Intisari-Online.com – Pesta demokrasi telah usai. Tapi, dalam banyak kasus, tidak dengan drama setelahnya.
Drama ini muncul lantaran banyak calon yang tidak bisa menerima kekalahannya.
Ini terjadi ketika Pilkada di tahun 2009. Seorang caleg di Bulukumba, Sulawesi Selatan, menyegel SD Negeri di kota kecil itu, karena kecewa tak memperoleh suara. Di Solo, Jawa Tengah, lebih parah.
Seorang caleg perempuan, Sri Sumini bahkan meninggal dunia karena serangan jantung. Belum lagi, caleg dari sebuah partai yang terpaksa dibawa ke dukun untuk disembuhkan karena kalah dan berhutang dana kampanye Rp300 juta.
Sementara Balai Kesehatan Jiwa di Palangkaraya juga menerima dua pasien gangguan jiwa korban gagal jadi caleg.

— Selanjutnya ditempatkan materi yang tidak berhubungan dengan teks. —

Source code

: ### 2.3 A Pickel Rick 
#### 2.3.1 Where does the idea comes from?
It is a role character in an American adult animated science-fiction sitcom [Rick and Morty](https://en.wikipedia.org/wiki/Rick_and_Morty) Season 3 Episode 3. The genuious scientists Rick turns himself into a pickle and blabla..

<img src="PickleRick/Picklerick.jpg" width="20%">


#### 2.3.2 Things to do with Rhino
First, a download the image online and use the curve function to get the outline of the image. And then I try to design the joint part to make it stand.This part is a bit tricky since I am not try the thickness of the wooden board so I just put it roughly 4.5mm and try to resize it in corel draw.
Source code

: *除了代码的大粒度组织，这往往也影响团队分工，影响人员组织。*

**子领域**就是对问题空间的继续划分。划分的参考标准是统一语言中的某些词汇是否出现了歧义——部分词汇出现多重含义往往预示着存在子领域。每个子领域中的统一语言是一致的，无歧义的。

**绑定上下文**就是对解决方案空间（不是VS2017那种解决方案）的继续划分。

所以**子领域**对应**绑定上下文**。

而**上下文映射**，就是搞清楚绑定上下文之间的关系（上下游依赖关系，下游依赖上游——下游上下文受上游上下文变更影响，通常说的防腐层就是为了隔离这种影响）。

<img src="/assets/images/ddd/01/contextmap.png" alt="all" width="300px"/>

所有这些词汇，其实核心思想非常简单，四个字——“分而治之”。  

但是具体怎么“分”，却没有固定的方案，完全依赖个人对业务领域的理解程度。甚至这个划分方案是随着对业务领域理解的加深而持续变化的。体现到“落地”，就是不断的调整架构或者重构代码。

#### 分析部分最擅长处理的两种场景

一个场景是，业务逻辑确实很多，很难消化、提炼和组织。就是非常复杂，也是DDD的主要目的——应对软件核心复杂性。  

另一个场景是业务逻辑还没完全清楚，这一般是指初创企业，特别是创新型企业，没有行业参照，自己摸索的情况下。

Terungkap juga kisah di Tangerang, ketika seorang caleg yang gagal meraih suara merangkak di pinggir jalan dengan membawa cangkir dan meminta uang, sambil berteriak, "Kembalikan uang saya! Kembalikan uang saya!" Tragis!
Caleg rapuh
Kondisi ini menunjukkan betapa rapuh kondisi mental para caleg kita. Sejuta harapan di benak mereka, ambisi yang menjulang tinggi, tapi tak bisa menakar kemampuan sendiri.

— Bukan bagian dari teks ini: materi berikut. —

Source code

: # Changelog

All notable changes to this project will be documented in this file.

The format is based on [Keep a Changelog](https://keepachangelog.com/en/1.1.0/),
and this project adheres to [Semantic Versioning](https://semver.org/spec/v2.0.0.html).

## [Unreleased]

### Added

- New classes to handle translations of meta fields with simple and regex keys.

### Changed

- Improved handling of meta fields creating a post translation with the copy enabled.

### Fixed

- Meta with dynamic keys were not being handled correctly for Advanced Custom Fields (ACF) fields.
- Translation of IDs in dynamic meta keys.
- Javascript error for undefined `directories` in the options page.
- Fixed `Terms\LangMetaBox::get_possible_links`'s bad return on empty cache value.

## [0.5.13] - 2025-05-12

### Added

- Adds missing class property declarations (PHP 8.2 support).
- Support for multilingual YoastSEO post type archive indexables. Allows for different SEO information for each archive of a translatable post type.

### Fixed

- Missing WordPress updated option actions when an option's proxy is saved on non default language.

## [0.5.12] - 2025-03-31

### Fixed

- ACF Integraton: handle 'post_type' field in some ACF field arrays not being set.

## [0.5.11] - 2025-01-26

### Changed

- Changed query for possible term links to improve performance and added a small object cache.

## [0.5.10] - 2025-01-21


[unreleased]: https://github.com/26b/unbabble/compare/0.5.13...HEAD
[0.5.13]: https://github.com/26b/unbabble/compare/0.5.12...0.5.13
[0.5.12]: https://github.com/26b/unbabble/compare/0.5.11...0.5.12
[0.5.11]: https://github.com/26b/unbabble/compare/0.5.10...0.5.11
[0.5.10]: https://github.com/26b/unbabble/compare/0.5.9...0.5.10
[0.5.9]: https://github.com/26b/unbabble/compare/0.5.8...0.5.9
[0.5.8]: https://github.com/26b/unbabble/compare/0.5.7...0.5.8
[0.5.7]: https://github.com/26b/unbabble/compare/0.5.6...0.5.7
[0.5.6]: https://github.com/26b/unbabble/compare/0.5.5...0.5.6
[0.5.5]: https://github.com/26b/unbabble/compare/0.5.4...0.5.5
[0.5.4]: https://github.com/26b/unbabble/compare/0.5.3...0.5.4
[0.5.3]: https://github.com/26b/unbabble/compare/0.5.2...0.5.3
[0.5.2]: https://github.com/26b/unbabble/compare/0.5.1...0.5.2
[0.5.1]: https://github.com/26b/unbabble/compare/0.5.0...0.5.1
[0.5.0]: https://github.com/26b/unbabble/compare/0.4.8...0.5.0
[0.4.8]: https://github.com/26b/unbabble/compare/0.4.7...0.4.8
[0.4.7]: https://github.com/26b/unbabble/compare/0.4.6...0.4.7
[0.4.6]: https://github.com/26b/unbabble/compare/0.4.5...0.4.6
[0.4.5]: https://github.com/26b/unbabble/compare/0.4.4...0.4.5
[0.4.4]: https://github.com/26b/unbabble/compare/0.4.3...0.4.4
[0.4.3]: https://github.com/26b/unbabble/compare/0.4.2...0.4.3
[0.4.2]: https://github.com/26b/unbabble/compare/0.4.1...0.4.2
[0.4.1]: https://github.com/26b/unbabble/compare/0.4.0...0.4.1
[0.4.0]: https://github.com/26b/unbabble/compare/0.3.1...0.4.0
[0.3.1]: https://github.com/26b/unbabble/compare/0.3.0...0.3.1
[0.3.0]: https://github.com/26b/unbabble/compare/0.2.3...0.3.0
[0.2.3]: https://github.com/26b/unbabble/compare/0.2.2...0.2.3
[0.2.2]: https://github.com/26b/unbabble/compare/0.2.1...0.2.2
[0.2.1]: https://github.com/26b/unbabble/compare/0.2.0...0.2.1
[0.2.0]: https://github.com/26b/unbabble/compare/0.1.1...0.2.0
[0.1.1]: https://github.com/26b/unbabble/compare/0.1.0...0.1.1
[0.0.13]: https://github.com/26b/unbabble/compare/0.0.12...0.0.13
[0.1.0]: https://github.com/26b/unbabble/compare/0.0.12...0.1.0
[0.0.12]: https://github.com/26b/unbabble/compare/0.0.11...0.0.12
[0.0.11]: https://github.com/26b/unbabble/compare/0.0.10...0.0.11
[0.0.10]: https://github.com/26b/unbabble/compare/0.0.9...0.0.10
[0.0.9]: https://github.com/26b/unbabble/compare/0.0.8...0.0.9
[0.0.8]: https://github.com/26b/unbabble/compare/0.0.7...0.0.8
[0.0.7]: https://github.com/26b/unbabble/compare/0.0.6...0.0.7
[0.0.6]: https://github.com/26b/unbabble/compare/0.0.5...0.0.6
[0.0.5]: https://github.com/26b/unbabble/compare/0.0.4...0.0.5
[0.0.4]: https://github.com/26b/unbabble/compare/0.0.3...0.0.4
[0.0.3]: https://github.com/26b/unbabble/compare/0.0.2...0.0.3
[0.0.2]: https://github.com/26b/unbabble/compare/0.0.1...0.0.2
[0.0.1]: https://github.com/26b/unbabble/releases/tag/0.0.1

Yang lebih parah, tidak siap dengan berbagai kemungkinan buruk. Akibatnya, tatkala harapan menjadi caleg tidak tercapai, banyak yang shock, tidak bisa menerima kenyataan.
Dari observasi saya, ada beberapa alasan mengapa banyak caleg terguncang jiwanya, bahkan meninggal saat mengalami kekalahan.

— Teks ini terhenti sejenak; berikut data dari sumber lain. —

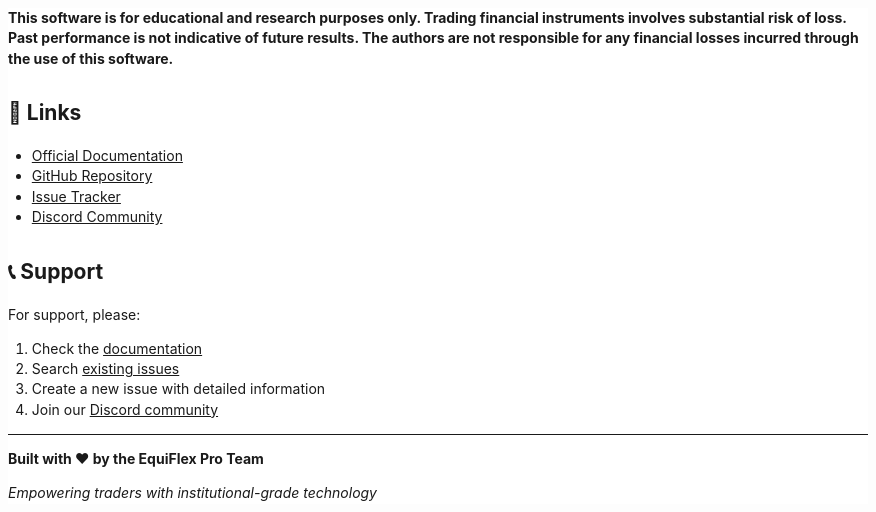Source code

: **This software is for educational and research purposes only. Trading financial instruments involves substantial risk of loss. Past performance is not indicative of future results. The authors are not responsible for any financial losses incurred through the use of this software.**

## 🔗 Links

- [Official Documentation](https://equiflex-pro.readthedocs.io/)
- [GitHub Repository](https://github.com/bhanukaranwal/EquiFlexPro)
- [Issue Tracker](https://github.com/bhanukaranwal/EquiFlexPro/issues)
- [Discord Community](https://discord.gg/equiflex-pro)

## 📞 Support

For support, please:
1. Check the [documentation](docs/)
2. Search [existing issues](https://github.com/bhanukaranwal/EquiFlexPro/issues)
3. Create a new issue with detailed information
4. Join our [Discord community](https://discord.gg/equiflex-pro)

---

**Built with ❤️ by the EquiFlex Pro Team**

*Empowering traders with institutional-grade technology*
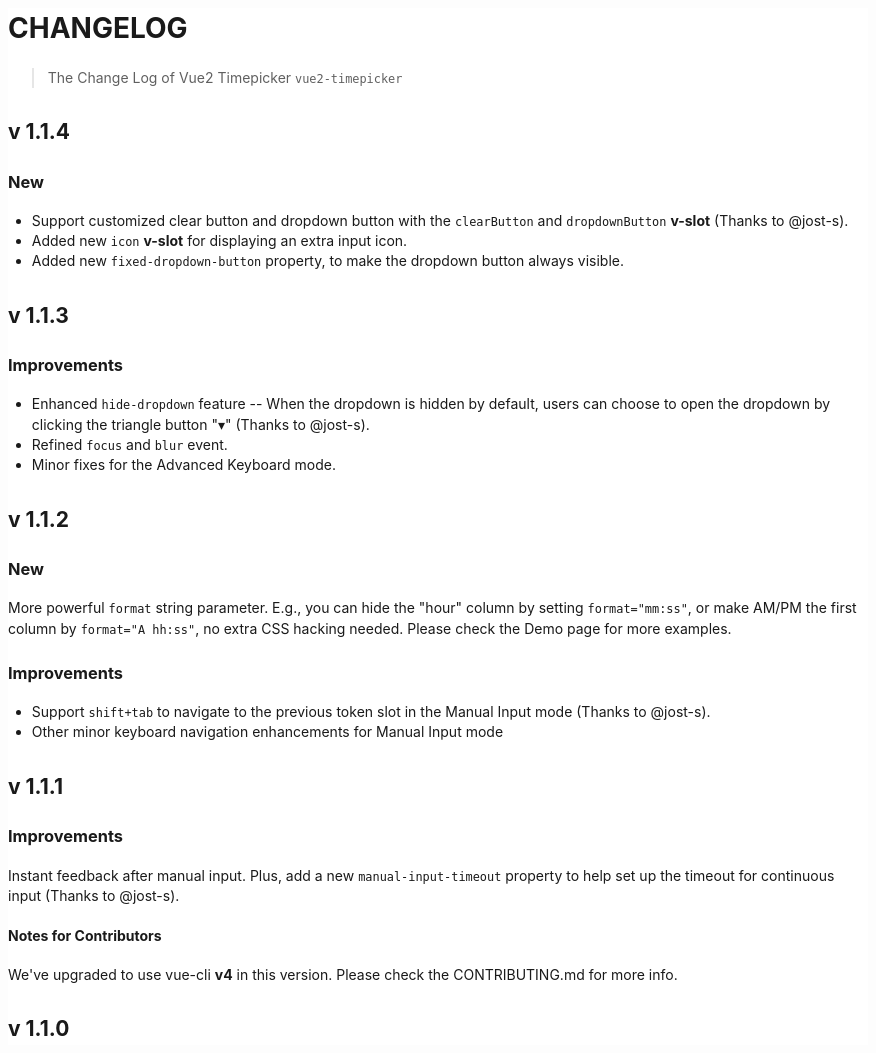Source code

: # CHANGELOG

> The Change Log of Vue2 Timepicker `vue2-timepicker`

## v 1.1.4

### New

- Support customized clear button and dropdown button with the `clearButton` and `dropdownButton` **v-slot** (Thanks to @jost-s).
- Added new `icon` **v-slot** for displaying an extra input icon.
- Added new `fixed-dropdown-button` property, to make the dropdown button always visible.

## v 1.1.3

### Improvements

- Enhanced `hide-dropdown` feature -- When the dropdown is hidden by default, users can choose to open the dropdown by clicking the triangle button "&dtrif;" (Thanks to @jost-s).
- Refined `focus` and `blur` event.
- Minor fixes for the Advanced Keyboard mode.

## v 1.1.2

### New

More powerful `format` string parameter. E.g., you can hide the "hour" column by setting `format="mm:ss"`, or make AM/PM the first column by `format="A hh:ss"`, no extra CSS hacking needed. Please check the Demo page for more examples.

### Improvements

- Support `shift+tab` to navigate to the previous token slot in the Manual Input mode (Thanks to @jost-s).
- Other minor keyboard navigation enhancements for Manual Input mode

## v 1.1.1

### Improvements

Instant feedback after manual input. Plus, add a new `manual-input-timeout` property to help set up the timeout for continuous input (Thanks to @jost-s).

#### Notes for Contributors

We've upgraded to use vue-cli **v4** in this version. Please check the CONTRIBUTING.md for more info.


## v 1.1.0
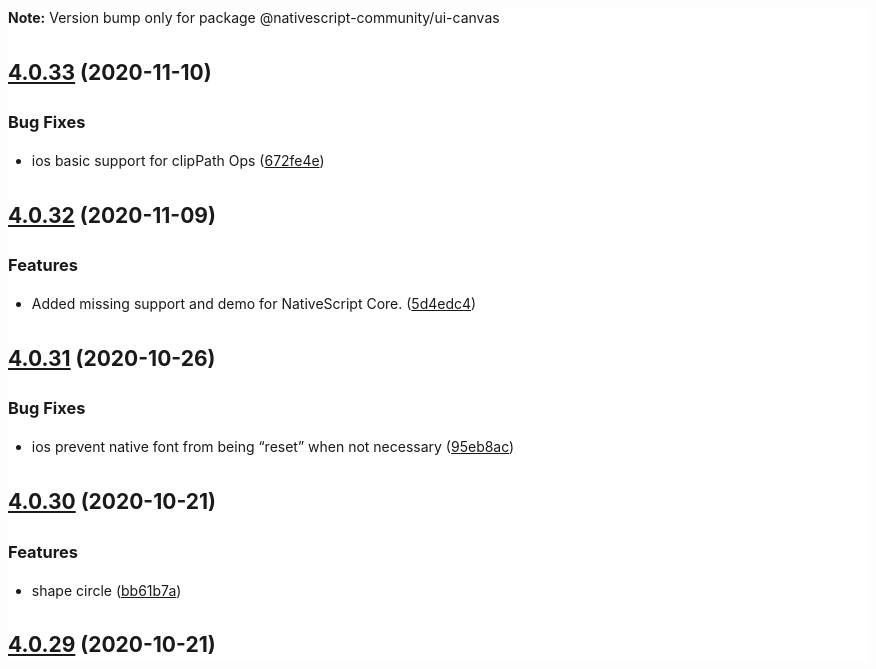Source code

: **Note:** Version bump only for package @nativescript-community/ui-canvas





## [4.0.33](https://github.com/nativescript-community/ui-canvas/compare/v4.0.32...v4.0.33) (2020-11-10)


### Bug Fixes

* ios basic support for clipPath Ops ([672fe4e](https://github.com/nativescript-community/ui-canvas/commit/672fe4ea7c4939cf274ddf5b3303bd7c65c316e9))





## [4.0.32](https://github.com/nativescript-community/ui-canvas/compare/v4.0.31...v4.0.32) (2020-11-09)


### Features

* Added missing support and demo for NativeScript Core. ([5d4edc4](https://github.com/nativescript-community/ui-canvas/commit/5d4edc4719cd01313a7b34723752b4c8d0c1b362))





## [4.0.31](https://github.com/nativescript-community/ui-canvas/compare/v4.0.30...v4.0.31) (2020-10-26)


### Bug Fixes

* ios prevent native font from being “reset” when not necessary ([95eb8ac](https://github.com/nativescript-community/ui-canvas/commit/95eb8ac88896a88cee9a82633d979a1a5cc4e448))





## [4.0.30](https://github.com/nativescript-community/ui-canvas/compare/v4.0.29...v4.0.30) (2020-10-21)


### Features

* shape circle ([bb61b7a](https://github.com/nativescript-community/ui-canvas/commit/bb61b7aab7697b3c4b18ff9191d2a0383baa856e))





## [4.0.29](https://github.com/nativescript-community/ui-canvas/compare/v4.0.28...v4.0.29) (2020-10-21)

Pertama, alasan finansial. Dengan biaya begitu besar telah dikeluarkan, tentu saja menjadi pukulan berat tatkala semua uang itu melayang tanpa hasil. Belum lagi kalau uang tersebut hasil berhutang kiri-kanan.
Membayangkan bagaimana harus membayarnya saja sudah cukup untuk membuat seseorang menjadi "gila".